Cauldron
- First edition
- Author: Larry Bond, Patrick Larkin
- Language: English
- Genre: Thriller, war
- Publisher: Warner Books
- Publication date: 1993 (hardbound), April 1994 (paperback)
- Publication place: United States
- Media type: Print
- Pages: 768 pp (paperback edition)
- ISBN: 0-446-60026-1

= Cauldron (Bond novel) =

1993 novel by Larry Bond and Patrick Larkin

Cauldron is a technothriller novel by Larry Bond. The book explores a fictional modern world war scenario, set in the 1990s and involving the dissolution of NATO.

==Plot==

===Background===
Economic upheaval around the world in the early 1990s becomes an opportunity for France and Germany to consolidate their power in Europe through an alliance called the European Confederation or EurCon. However, it is a continental partnership in name only; France provides the political power with the Germans carrying the economic muscle. The instability and the countries' political differences with the United States causes the dissolution of NATO in 1996.

===Story===
The main plot takes place in 1998. Because North African immigrants are flooding Europe looking for work, riots in France and Germany prompts both countries to force a number of former Warsaw Pact nations to accept them in various factories. The first of these is a Eurocopter plant in Hungary. To further ensure subservience to EurCon, military governments are installed in several countries. The Russian army launches a coup in Moscow as well and put the incumbent Russian president under house arrest.

Poland, the Czech Republic, and Slovakia stand up against EurCon, which gradually deploys combat troops to their borders. France also negotiates with Russia to stop natural-gas shipments to Poland. The United States comes in to support Poland by sending an LNG tanker to Gdańsk; French covert operatives, however, blow it up in the harbor. The U.S. Navy starts sending armed convoys to force a breakthrough of the Baltic Sea and keep the supply lines open.

French oppression in Eastern Europe comes to a head in May 1998 when a people's uprising in Budapest results in the puppet regime's collapse. Seeing the turmoil as a potential harbinger for unrest, France orders military forces to subjugate the Hungarians days later; however, the Hungarian Army slows down the French assault.

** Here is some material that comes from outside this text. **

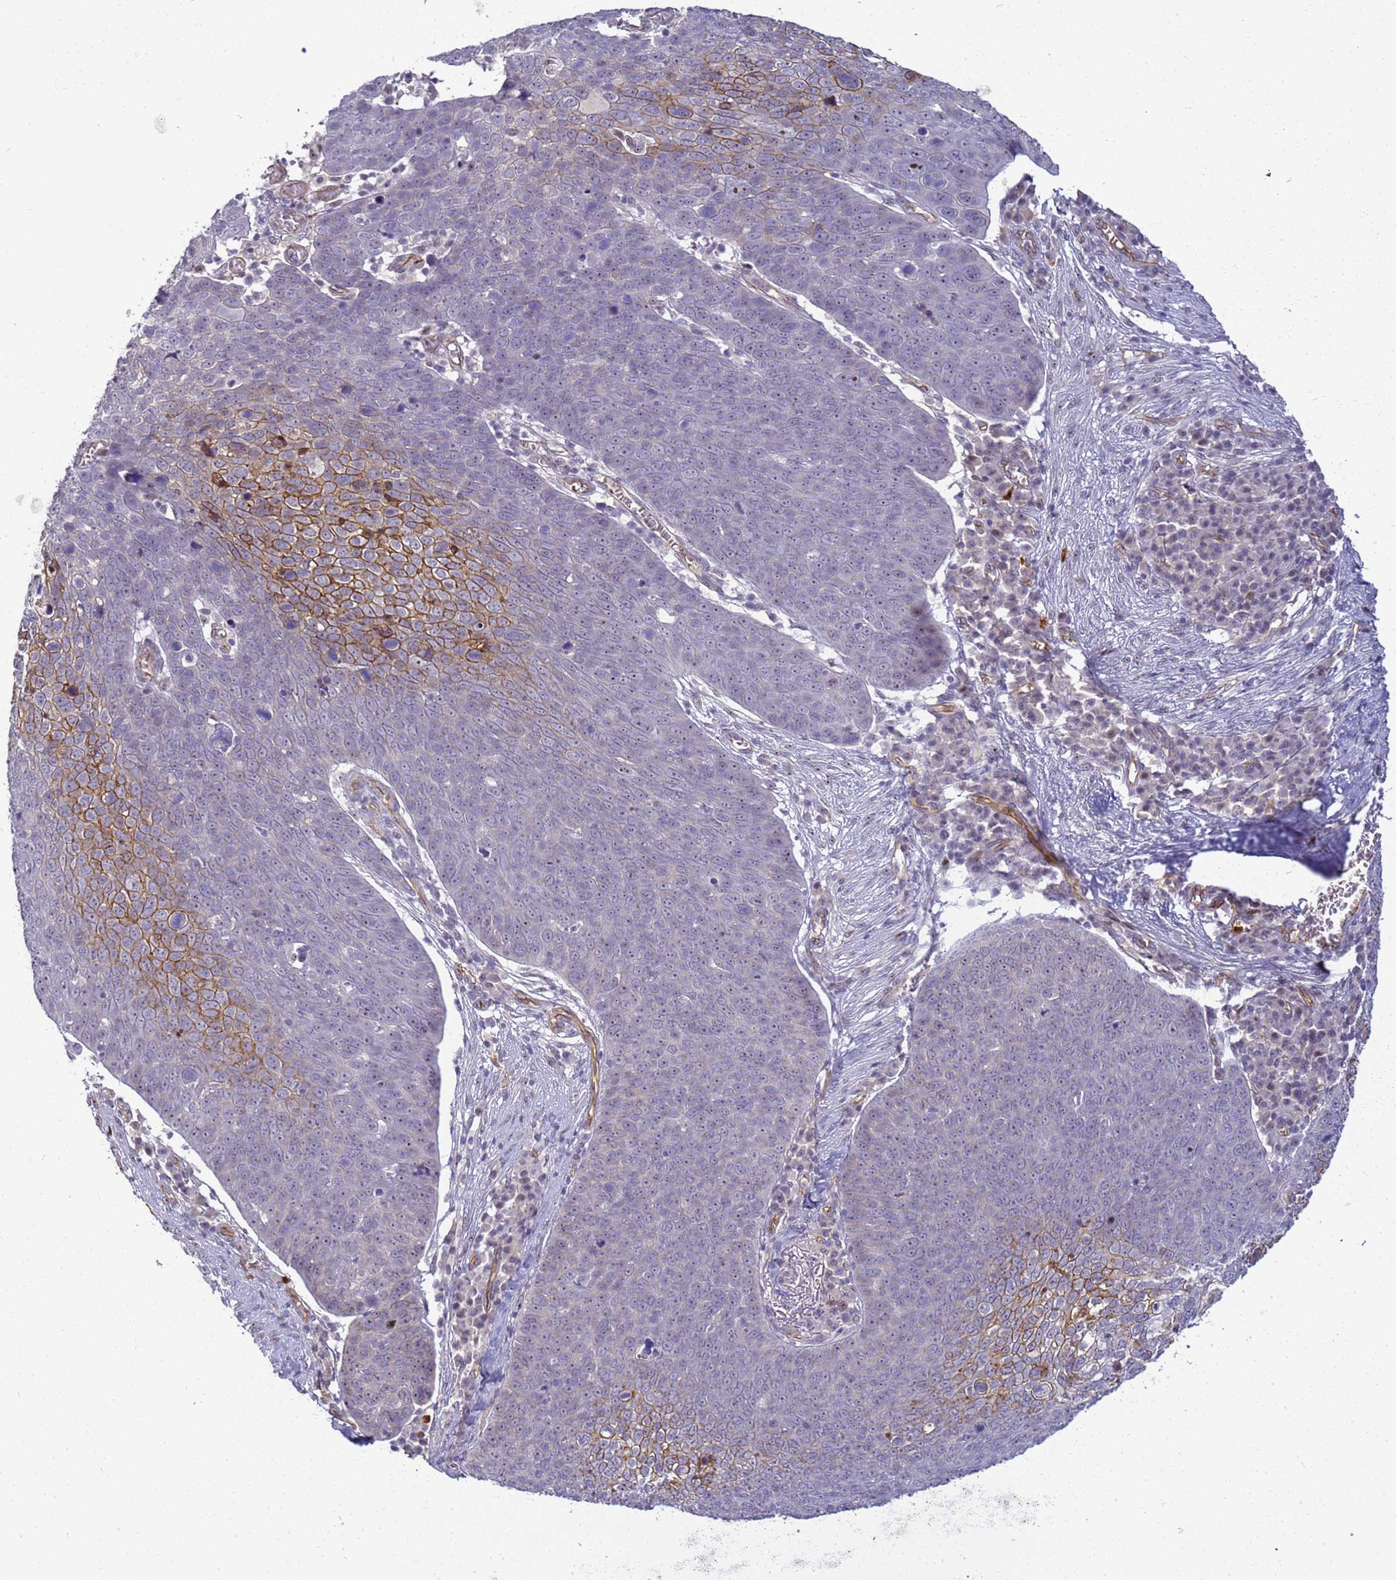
{"staining": {"intensity": "strong", "quantity": "<25%", "location": "cytoplasmic/membranous"}, "tissue": "skin cancer", "cell_type": "Tumor cells", "image_type": "cancer", "snomed": [{"axis": "morphology", "description": "Squamous cell carcinoma, NOS"}, {"axis": "topography", "description": "Skin"}], "caption": "Immunohistochemistry (DAB) staining of human skin cancer reveals strong cytoplasmic/membranous protein expression in about <25% of tumor cells.", "gene": "GON4L", "patient": {"sex": "male", "age": 71}}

The French and Germans invade Poland two months after the attack on Hungary. Because of heavy opposition, the Poles figure out that the EurCon armies plan to envelop Polish forces in a pincer movement and pull them out to safe havens in Eastern Poland. Meanwhile, the US convoys in the North Sea are still on track for Poland. EurCon mobilizes their air forces to stop the Americans, who have laid a trap. Much of the EurCon strike force is destroyed, and a last-ditch attempt to destroy the U.S. fleet with ASMP nuclear-tipped missiles is thwarted. The failed nuclear attack forces the US to launch Operation Counterweight - a concerted strike on enemy facilities in France and Germany proper. A B-52 raid levels French resupply facilities in Metz while a surgical strike destroys France's S3 IRBM silos in the Plateau d'Albion, Vaucluse. Some EurCon planes in the Polish front are sent home for local defense.

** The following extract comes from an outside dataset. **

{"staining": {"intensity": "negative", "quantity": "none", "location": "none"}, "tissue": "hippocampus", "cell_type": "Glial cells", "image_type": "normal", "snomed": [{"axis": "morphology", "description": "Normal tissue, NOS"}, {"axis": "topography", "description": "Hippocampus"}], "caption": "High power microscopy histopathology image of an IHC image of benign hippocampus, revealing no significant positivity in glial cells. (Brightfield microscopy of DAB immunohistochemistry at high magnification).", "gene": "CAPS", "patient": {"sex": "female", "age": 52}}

Behind the scenes, the French seeks Russian intervention against the anti-EurCon forces, which are fighting delaying actions to buy time for the American troops disembarking in Gdańsk. CIA operatives make contact with loyalist Russian officers and learn that the EurCon-Russia treaty will both lead to a massive Russian invasion of Europe and French support for an ultra-nationalist plan for Russia to forcibly re-create the Eastern Bloc; the CIA agents are shocked when the lead loyalist officer bluntly says that the treaty can be killed off by wiping out the top conspirators before they can send enforcement orders from Moscow. Although the negotiations are complete, the assassination team successfully eliminates emissaries from both sides before the orders are transmitted. The Russian President is also rescued and Russian forces assembling at the Polish frontier waiting for the attack signal are ordered to withdraw instead.

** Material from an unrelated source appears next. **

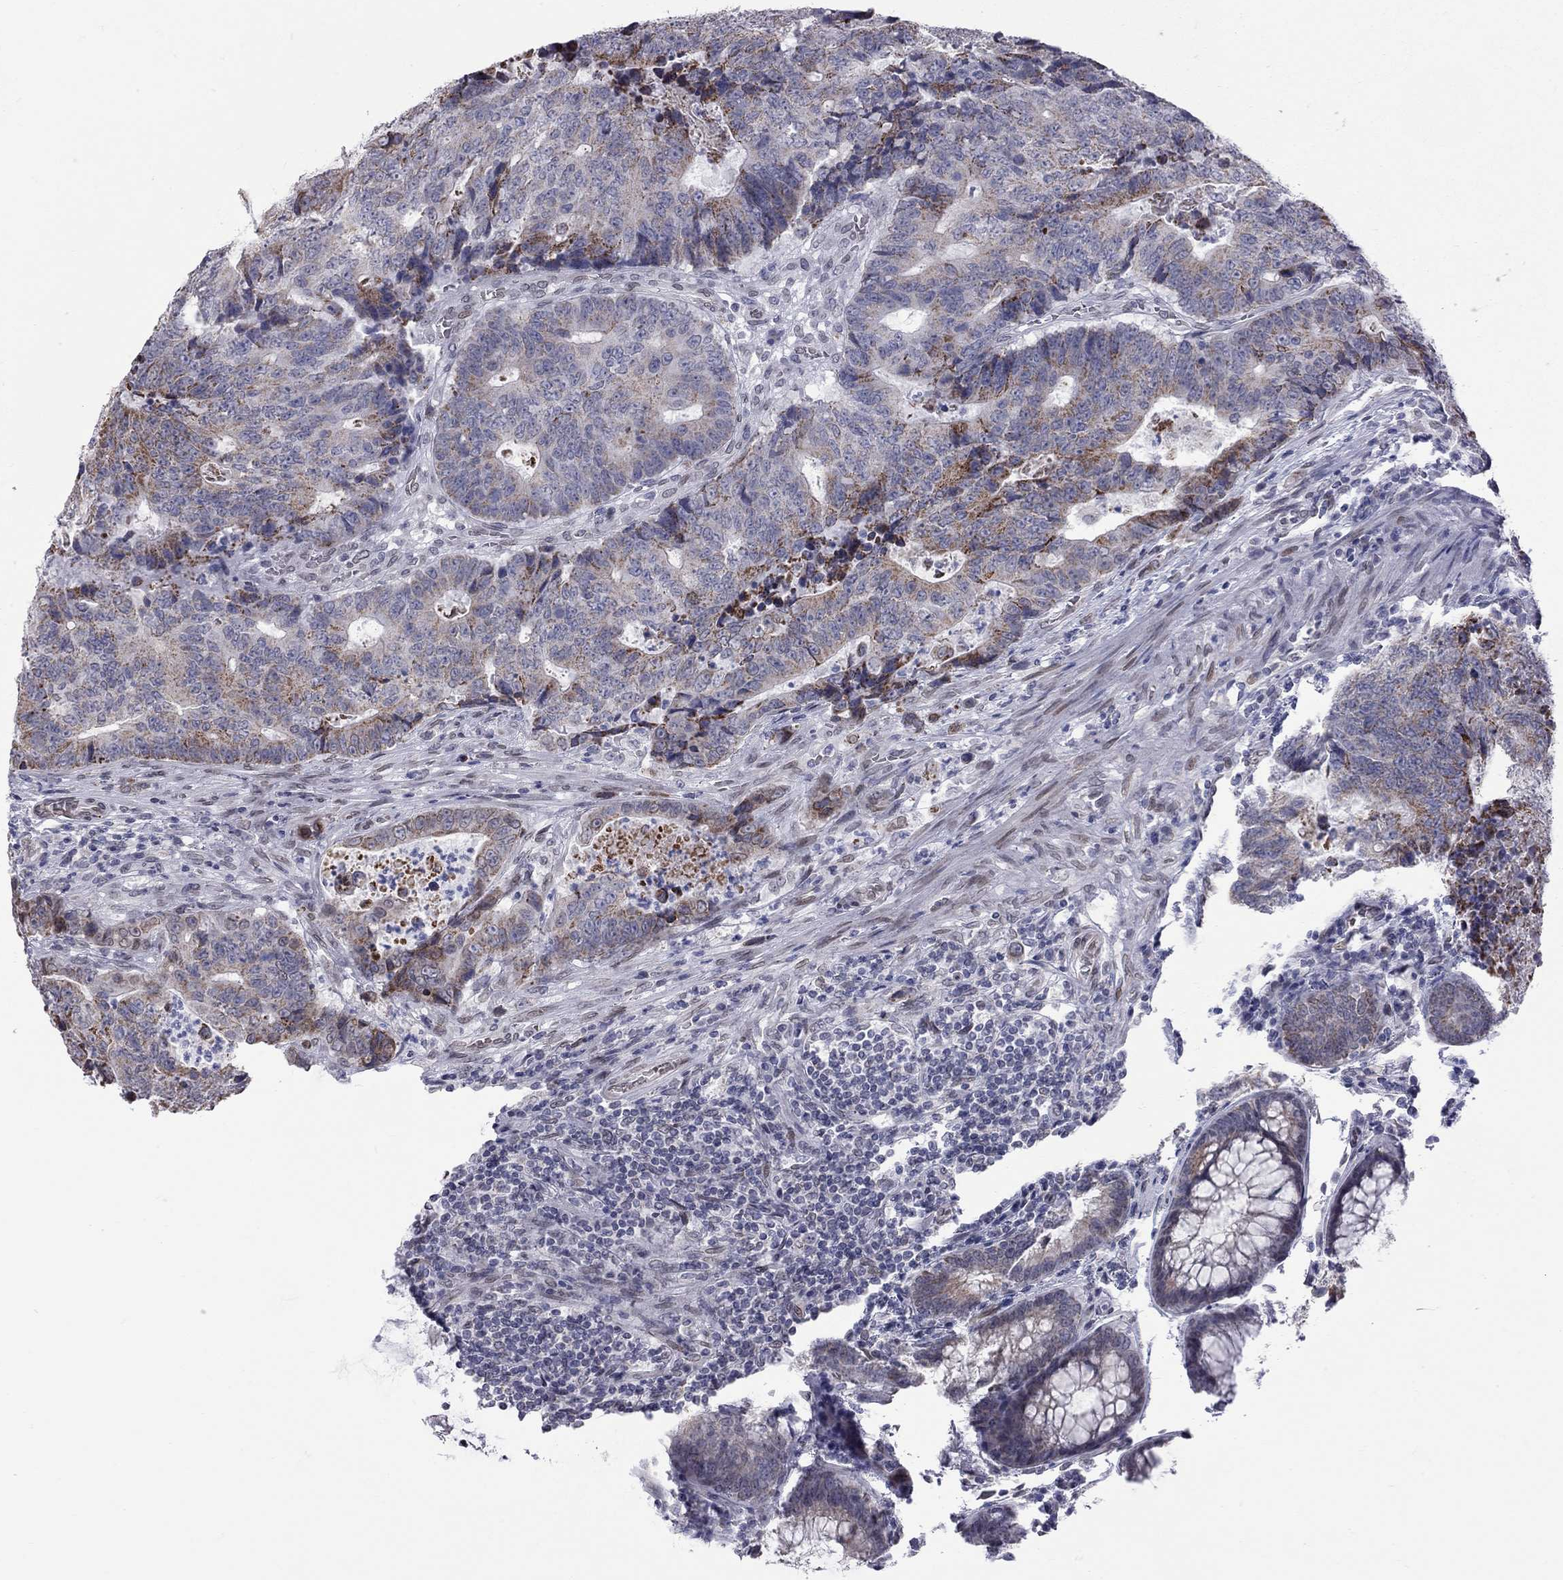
{"staining": {"intensity": "moderate", "quantity": "<25%", "location": "cytoplasmic/membranous"}, "tissue": "colorectal cancer", "cell_type": "Tumor cells", "image_type": "cancer", "snomed": [{"axis": "morphology", "description": "Adenocarcinoma, NOS"}, {"axis": "topography", "description": "Colon"}], "caption": "DAB (3,3'-diaminobenzidine) immunohistochemical staining of colorectal cancer exhibits moderate cytoplasmic/membranous protein staining in about <25% of tumor cells.", "gene": "CLTCL1", "patient": {"sex": "female", "age": 48}}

The EurCon offensive is finally stopped when elements of the US 101st Airborne Division hold the line in a wooded area near the town of Swiecie in time for other US armored units to reinforce them. Angered at the lack of reconnaissance of the US lines, French commanders consider redirecting part of the other EurCon forces in Hungary to join the push north. A German colonel already angry at the French holding back their troops while German forces are left to die as cannon fodder leads fellow troops in deserting the French. The Germans fight off a French attack on their command post. Word of the attack and the revelations about the Franco-Russian negotiations leads Germany to sever their ties with EurCon; the German chancellor who negotiated the country's membership is forced to resign. With US assistance, Belgium and the Netherlands declare war on France, which finds itself bereft of allies when the other EurCon member-states desert as well.

The French Fifth Republic also falls; French Foreign Minister Nicolas Desaix, who engineered the establishment of EurCon, is arrested and petty thugs hired by the DGSE kill him in his cell. The murder prompts the newly established French Sixth Republic to finally take action against the DGSE and its associated organizations. With the war finally over, the United States hosts an international free-trade summit in London. US troops in Poland also return home.

==Characters==

===French===
- Nicolas Desaix - Foreign Minister and later President

===Americans===
- Ross Huntington III - industrialist and close friend of the U.S. President

===Germans===
- Wilhelm von Seelow - Bundeswehr colonel who is elected into the Bundestag after the war.

==Critical reception==
The book received positive reviews.

Kirkus Reviews praised the novel for its cast of characters and accurate presentations of military tactics.

Publishers Weekly commended the book for prose that easily advances the plot, but stated that the "too warm and fuzzy" epilogue should have been left out.